Just because an ingredient is kosher, does that make it a Jewish Food? If no Jew ever ate, let’s say, carrots (which are perfectly kosher), could we still put them in the category of Jewish Foods? I think not. At the very least, there must be a community of Jews who consume the product for it to be included in that category.
And in fact, there have been Jewish communities who have regularly eaten locusts (when they were available). In particular, the Yemenite Jewish community. It is due to their continuous tradition on which species are and are not kosher that those who eat them today rely.
And lest you think this is only some sort of ancient thing, I have a Yemenite-Israeli cookboook, first released in 1963 (my third printing edition comes from 1974), that includes a recipe for locusts:
2 kg. locusts
Heat the oven and when hot, put out the fire. Put the locusts in the hot oven and leave them half a day. Remove from oven, spread out to dry in sun one day. Before eating, remove head, legs and wings. Serves 4.
— from Yemenite & Sabra Cookery, Naomi and Shimon Tzabar
Okay, so maybe “recipe” is a term applied loosely here, considering it contains one ingredient only. How about “instructions?” But still…
Beyond the long tradition, however, the idea of eating locusts also may be seen as a Jewish Food since they embody Jewish values. First of all, bal tashchit, the prohibition against wasting food. With millions of locusts arriving in swarms, and a perfectly healthy source of nutrients, what a waste it would be to not consume them! Furthermore, we have the supreme Jewish value of preservation of life. Locust swarms can genuinely devastate the food supply, but eating the locusts instead allows the populace to survive in the wake of such swarms. In fact, some speculate that that is the main reason such insects are kosher in the first place. Whether seen as divinely permitted to create sustenance or anthropologically developed for cultural reasons, all can agree that permitting the consumption of these specific interests makes sense in the grand scheme of preserving human life.
My brother told me of a TV news story he saw many years ago in Israel during a season of locust swarm infestation. An old Yemenite man was interviewed about eating them. He looked right in the camera and said, “He eats my food, so I eat him!” Immediately he popped a luct in his mouth and crunched it down! And each time there is a swarm that plagues Israel (not a frequent event, but certainly not unheard of), news articles abound, dealing with this subject. Here are three good ones from 2013, when a nearly Biblical-proportioned swarm arrived shortly before Passover.
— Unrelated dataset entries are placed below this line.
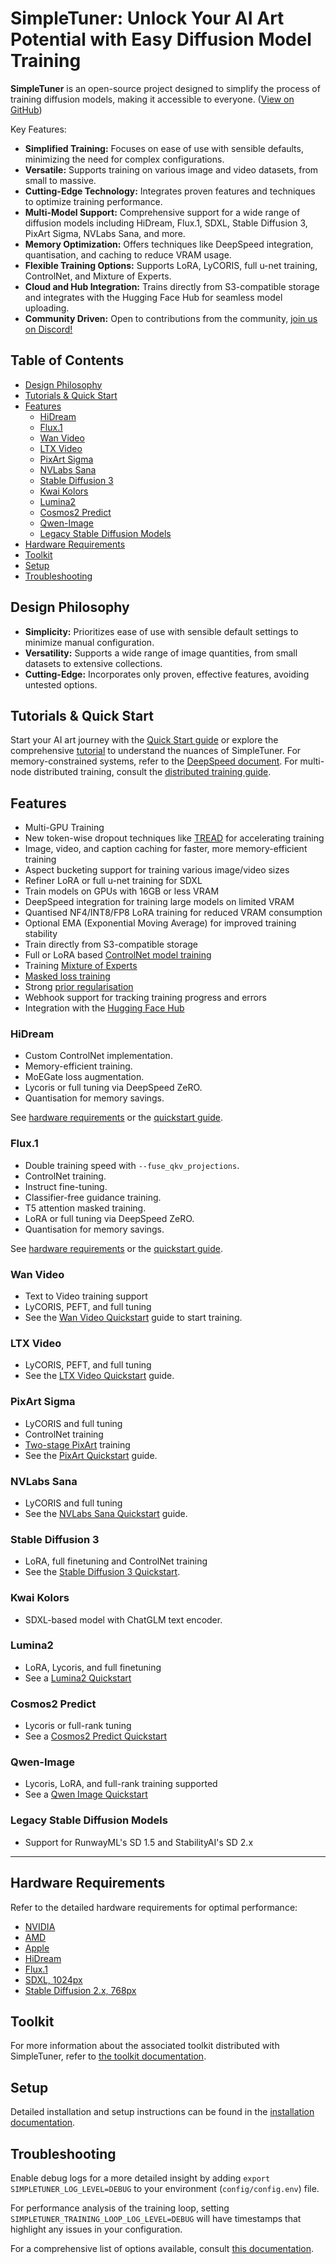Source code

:# SimpleTuner: Unlock Your AI Art Potential with Easy Diffusion Model Training

**SimpleTuner** is an open-source project designed to simplify the process of training diffusion models, making it accessible to everyone. ([View on GitHub](https://github.com/bghira/SimpleTuner))

Key Features:

*   **Simplified Training:** Focuses on ease of use with sensible defaults, minimizing the need for complex configurations.
*   **Versatile:** Supports training on various image and video datasets, from small to massive.
*   **Cutting-Edge Technology:** Integrates proven features and techniques to optimize training performance.
*   **Multi-Model Support:**  Comprehensive support for a wide range of diffusion models including HiDream, Flux.1, SDXL, Stable Diffusion 3, PixArt Sigma, NVLabs Sana, and more.
*   **Memory Optimization:** Offers techniques like DeepSpeed integration, quantisation, and caching to reduce VRAM usage.
*   **Flexible Training Options:** Supports LoRA, LyCORIS, full u-net training, ControlNet, and Mixture of Experts.
*   **Cloud and Hub Integration:** Trains directly from S3-compatible storage and integrates with the Hugging Face Hub for seamless model uploading.
*   **Community Driven:** Open to contributions from the community, [join us on Discord!](https://discord.gg/CVzhX7ZA)

## Table of Contents

*   [Design Philosophy](#design-philosophy)
*   [Tutorials & Quick Start](#tutorial)
*   [Features](#features)
    *   [HiDream](#hidream)
    *   [Flux.1](#flux-1)
    *   [Wan Video](#wan-video)
    *   [LTX Video](#ltx-video)
    *   [PixArt Sigma](#pixart-sigma)
    *   [NVLabs Sana](#nvlabs-sana)
    *   [Stable Diffusion 3](#stable-diffusion-3)
    *   [Kwai Kolors](#kwai-kolors)
    *   [Lumina2](#lumina2)
    *   [Cosmos2 Predict](#cosmos2-predict)
    *   [Qwen-Image](#qwen-image)
    *   [Legacy Stable Diffusion Models](#legacy-stable-diffusion-models)
*   [Hardware Requirements](#hardware-requirements)
*   [Toolkit](#toolkit)
*   [Setup](#setup)
*   [Troubleshooting](#troubleshooting)

## Design Philosophy

*   **Simplicity:** Prioritizes ease of use with sensible default settings to minimize manual configuration.
*   **Versatility:** Supports a wide range of image quantities, from small datasets to extensive collections.
*   **Cutting-Edge:** Incorporates only proven, effective features, avoiding untested options.

## Tutorials & Quick Start

Start your AI art journey with the [Quick Start guide](/documentation/QUICKSTART.md) or explore the comprehensive [tutorial](/TUTORIAL.md) to understand the nuances of SimpleTuner. For memory-constrained systems, refer to the [DeepSpeed document](/documentation/DEEPSPEED.md). For multi-node distributed training, consult the [distributed training guide](/documentation/DISTRIBUTED.md).

## Features

*   Multi-GPU Training
*   New token-wise dropout techniques like [TREAD](/documentation/TREAD.md) for accelerating training
*   Image, video, and caption caching for faster, more memory-efficient training
*   Aspect bucketing support for training various image/video sizes
*   Refiner LoRA or full u-net training for SDXL
*   Train models on GPUs with 16GB or less VRAM
*   DeepSpeed integration for training large models on limited VRAM
*   Quantised NF4/INT8/FP8 LoRA training for reduced VRAM consumption
*   Optional EMA (Exponential Moving Average) for improved training stability
*   Train directly from S3-compatible storage
*   Full or LoRA based [ControlNet model training](/documentation/CONTROLNET.md)
*   Training [Mixture of Experts](/documentation/MIXTURE_OF_EXPERTS.md)
*   [Masked loss training](/documentation/DREAMBOOTH.md#masked-loss)
*   Strong [prior regularisation](/documentation/DATALOADER.md#is_regularisation_data)
*   Webhook support for tracking training progress and errors
*   Integration with the [Hugging Face Hub](https://huggingface.co)

### HiDream

*   Custom ControlNet implementation.
*   Memory-efficient training.
*   MoEGate loss augmentation.
*   Lycoris or full tuning via DeepSpeed ZeRO.
*   Quantisation for memory savings.

See [hardware requirements](#hidream) or the [quickstart guide](/documentation/quickstart/HIDREAM.md).

### Flux.1

*   Double training speed with `--fuse_qkv_projections`.
*   ControlNet training.
*   Instruct fine-tuning.
*   Classifier-free guidance training.
*   T5 attention masked training.
*   LoRA or full tuning via DeepSpeed ZeRO.
*   Quantisation for memory savings.

See [hardware requirements](#flux1-dev-schnell) or the [quickstart guide](/documentation/quickstart/FLUX.md).

### Wan Video

*   Text to Video training support
*   LyCORIS, PEFT, and full tuning
*   See the [Wan Video Quickstart](/documentation/quickstart/WAN.md) guide to start training.

### LTX Video

*   LyCORIS, PEFT, and full tuning
*   See the [LTX Video Quickstart](/documentation/quickstart/LTXVIDEO.md) guide.

### PixArt Sigma

*   LyCORIS and full tuning
*   ControlNet training
*   [Two-stage PixArt](https://huggingface.co/ptx0/pixart-900m-1024-ft-v0.7-stage1) training
*   See the [PixArt Quickstart](/documentation/quickstart/SIGMA.md) guide.

### NVLabs Sana

*   LyCORIS and full tuning
*   See the [NVLabs Sana Quickstart](/documentation/quickstart/SANA.md) guide.

### Stable Diffusion 3

*   LoRA, full finetuning and ControlNet training
*   See the [Stable Diffusion 3 Quickstart](/documentation/quickstart/SD3.md).

### Kwai Kolors

*   SDXL-based model with ChatGLM text encoder.

### Lumina2

*   LoRA, Lycoris, and full finetuning
*   See a [Lumina2 Quickstart](/documentation/quickstart/LUMINA2.md)

### Cosmos2 Predict

*   Lycoris or full-rank tuning
*   See a [Cosmos2 Predict Quickstart](/documentation/quickstart/COSMOS2IMAGE.md)

### Qwen-Image

*   Lycoris, LoRA, and full-rank training supported
*   See a [Qwen Image Quickstart](/documentation/quickstart/QWEN_IMAGE.md)

### Legacy Stable Diffusion Models

*   Support for RunwayML's SD 1.5 and StabilityAI's SD 2.x
---

## Hardware Requirements

Refer to the detailed hardware requirements for optimal performance:

*   [NVIDIA](#nvidia)
*   [AMD](#amd)
*   [Apple](#apple)
*   [HiDream](#hidream)
*   [Flux.1](#flux-1)
*   [SDXL, 1024px](#sdxl-1024px)
*   [Stable Diffusion 2.x, 768px](#stable-diffusion-2x-768px)

## Toolkit

For more information about the associated toolkit distributed with SimpleTuner, refer to [the toolkit documentation](/toolkit/README.md).

## Setup

Detailed installation and setup instructions can be found in the [installation documentation](/INSTALL.md).

## Troubleshooting

Enable debug logs for a more detailed insight by adding `export SIMPLETUNER_LOG_LEVEL=DEBUG` to your environment (`config/config.env`) file.

For performance analysis of the training loop, setting `SIMPLETUNER_TRAINING_LOOP_LOG_LEVEL=DEBUG` will have timestamps that highlight any issues in your configuration.

For a comprehensive list of options available, consult [this documentation](/OPTIONS.md).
Of course, with Israel’s incredible forays into the food tech arena, and alternative proteins in general, this jewish food is taking on another form. Hargol FoodTech has developed a method of intensively raising locusts for consumption purposes alone. Named for one of the four varieties mentioned in Leviticus, Hargol’s main product is a protein powder derived from the locusts. It may be used in numerous food products, such as the burgers in the picture at the top of the post. They also sell powders for protein shakes and other products, including the locusts themselves, aimed largely at the Christian market (since the Christian Bible says that John the Baptist’s diet included locusts).
With the recognition that our current meat-eating practices are simply unsustainable in the long term, many are looking for alternatives that will help the world survive while feeding its rapidly growing population. By looking at insects that are high in protein and nutritious, and incidentally can also feed the kosher-keeping public, companies like Hargol are taking this Jewish food into its next stage.
Nothing about kosher locusts should bug you at all!